About that number, 40, above. I didn't send the the entire manuscript out to 40 different publishers. (Frankly, I don't think there are that many publishing houses that accept unsolicited manuscripts anymore.) I did what every serious and ambitious writer does, but most keep as a dirty little secret: I multiply submitted. To be fair, I did inform the editors on my cover letter that the manuscript was, in fact, being submitted to other publishers. And I don't know if that hurt my chances of getting the coveted call. But I tried sending it to one publisher at a time, and I don't care what anyone tells you, you just can't wait 8 months for a faceless agent in New York to hem and haw over whether you're a good "fit" for their line-up without wanting to claw your eyes out.

So, I sent out a blend of cover letters, first chapters, first three chapters, and query letters to 20 small and large presses.

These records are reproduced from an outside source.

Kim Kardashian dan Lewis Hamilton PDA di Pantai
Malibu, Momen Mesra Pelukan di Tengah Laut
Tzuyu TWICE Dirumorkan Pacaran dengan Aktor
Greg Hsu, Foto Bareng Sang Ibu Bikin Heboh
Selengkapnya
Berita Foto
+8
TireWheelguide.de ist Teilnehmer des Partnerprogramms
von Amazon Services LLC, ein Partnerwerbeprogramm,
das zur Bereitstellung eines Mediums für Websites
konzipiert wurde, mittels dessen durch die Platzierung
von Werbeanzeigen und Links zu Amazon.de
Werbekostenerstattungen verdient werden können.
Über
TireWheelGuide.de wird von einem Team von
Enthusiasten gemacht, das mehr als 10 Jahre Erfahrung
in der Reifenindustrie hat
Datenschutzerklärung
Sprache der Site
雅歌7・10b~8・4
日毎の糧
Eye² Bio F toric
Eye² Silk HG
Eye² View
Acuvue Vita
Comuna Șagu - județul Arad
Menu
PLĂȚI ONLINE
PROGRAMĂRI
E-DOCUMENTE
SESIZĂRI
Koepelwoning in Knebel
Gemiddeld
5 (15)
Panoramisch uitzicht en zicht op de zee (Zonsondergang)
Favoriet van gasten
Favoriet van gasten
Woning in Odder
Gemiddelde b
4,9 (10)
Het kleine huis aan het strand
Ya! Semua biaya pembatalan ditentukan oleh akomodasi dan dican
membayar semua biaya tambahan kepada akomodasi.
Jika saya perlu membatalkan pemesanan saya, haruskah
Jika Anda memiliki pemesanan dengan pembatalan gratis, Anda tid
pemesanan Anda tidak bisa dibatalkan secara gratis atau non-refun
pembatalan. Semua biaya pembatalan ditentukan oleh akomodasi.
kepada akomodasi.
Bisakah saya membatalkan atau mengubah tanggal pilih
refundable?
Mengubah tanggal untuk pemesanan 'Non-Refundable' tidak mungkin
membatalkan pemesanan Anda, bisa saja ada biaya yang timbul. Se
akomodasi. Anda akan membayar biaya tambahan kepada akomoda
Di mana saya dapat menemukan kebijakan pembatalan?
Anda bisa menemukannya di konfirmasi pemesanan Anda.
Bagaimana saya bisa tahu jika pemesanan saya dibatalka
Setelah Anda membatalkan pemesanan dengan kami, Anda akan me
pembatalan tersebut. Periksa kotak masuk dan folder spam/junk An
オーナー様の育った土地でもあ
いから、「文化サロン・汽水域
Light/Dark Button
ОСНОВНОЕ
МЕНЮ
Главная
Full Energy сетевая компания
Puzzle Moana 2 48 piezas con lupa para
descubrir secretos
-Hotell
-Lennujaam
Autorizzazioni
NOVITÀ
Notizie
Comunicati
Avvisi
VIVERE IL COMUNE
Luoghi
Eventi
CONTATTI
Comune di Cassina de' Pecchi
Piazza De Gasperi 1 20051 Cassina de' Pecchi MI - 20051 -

I followed their particular instructions in my Little Presses encyclopedia and on their websites. I paid a small fortune in self-addressed stamped envelopes, packed my babies up, and hand-delivered those large manila submissions to the post office. About a year later, I had collected 19 rejection letters, which had been ritualistically three-hole-punched and placed in my Rejection Letter Binder. (Stephen King had warned me that a nail wasn't weighty enough to handle all the rejection letters a writer should expect, so I was prepared.)

I wasn't depressed or even sad. Some of the presses had closed shop before my letter reached them; others, resembling a kind of nepotistic, narcissitic commune, didn't publish "other people's" fiction; still others just didn't feel my story "fit" their needs. I got that. It wasn't until I received rejection #20, accompanied by 3 reviewers' comments that each contained 2 single-spaced pages of pretty harsh criticism, that I plunged into despair. Skipped right over Depression and shelved the manuscript from sight for more than 3 months. It wasn't until my beloved partner urged me gently but persistantly to resubmit, resubmit, resubmit, because this story matters. This story is beautiful. He believed in my writing. I did, finally, resubmit.

Twenty more submissions. Nineteen more letters that said, "Thank you for your recent submission. Unfortunately,..." and "We no longer publish...," sometimes in a form letter, and other times thoughtfully handwritten. I just needed one more letter, and then I could lay to rest my baby while she still had a tiny bit of dignity left. This was my state of mind when I picked up the phone and listened, dumbfounded, to the steady voice on the other end, saying all the things a young writer needs to hear. My heart was thudding. Thudding. When I hung up the phone, I opened my office door, let out a scream, and danced--danced --in the basement before accosting my collegaue across the hall and sharing the good news.